Directions — Once the lines below holding the string "front" are counted, give that number alone.

Keypoint text descriptions
- Opening Delimiter -

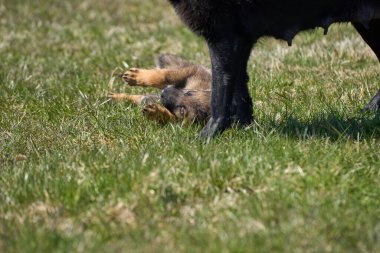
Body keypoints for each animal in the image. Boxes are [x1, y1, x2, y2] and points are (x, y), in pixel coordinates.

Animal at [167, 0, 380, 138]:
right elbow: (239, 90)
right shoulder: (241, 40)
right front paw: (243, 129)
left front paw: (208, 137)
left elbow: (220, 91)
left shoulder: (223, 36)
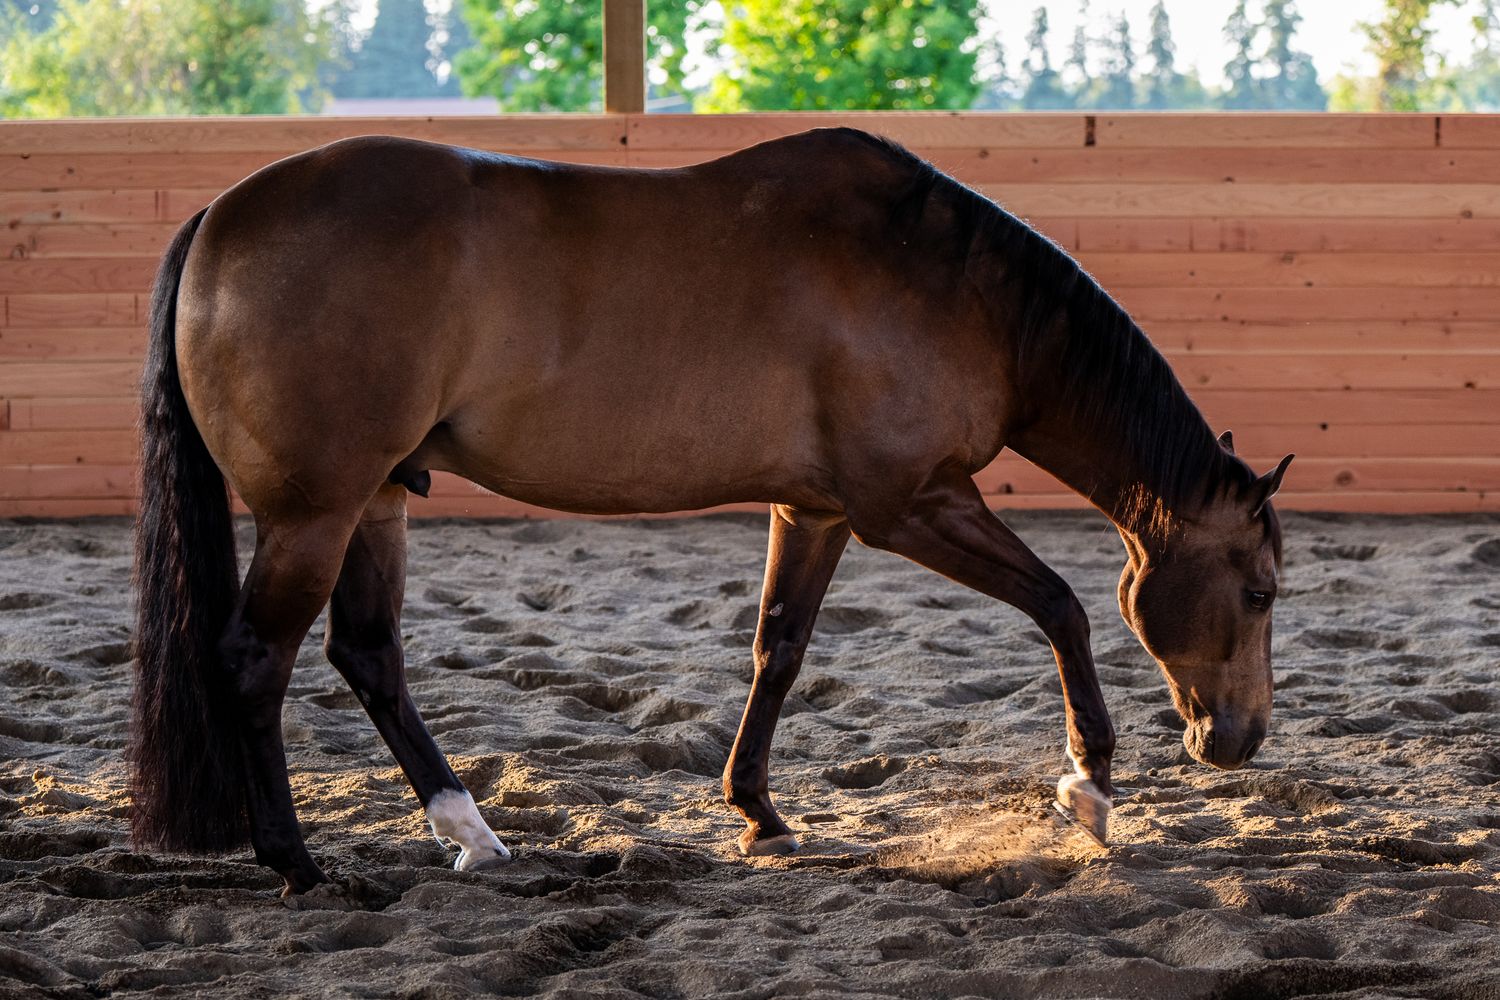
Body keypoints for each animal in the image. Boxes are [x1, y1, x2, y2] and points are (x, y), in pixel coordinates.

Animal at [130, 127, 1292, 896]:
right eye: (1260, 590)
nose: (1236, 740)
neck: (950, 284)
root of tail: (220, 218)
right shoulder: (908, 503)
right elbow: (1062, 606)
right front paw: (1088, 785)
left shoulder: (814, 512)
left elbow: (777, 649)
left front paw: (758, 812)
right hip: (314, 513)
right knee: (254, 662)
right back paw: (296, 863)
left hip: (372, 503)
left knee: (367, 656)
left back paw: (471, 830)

- Closing Delimiter -

Reply to the task — 4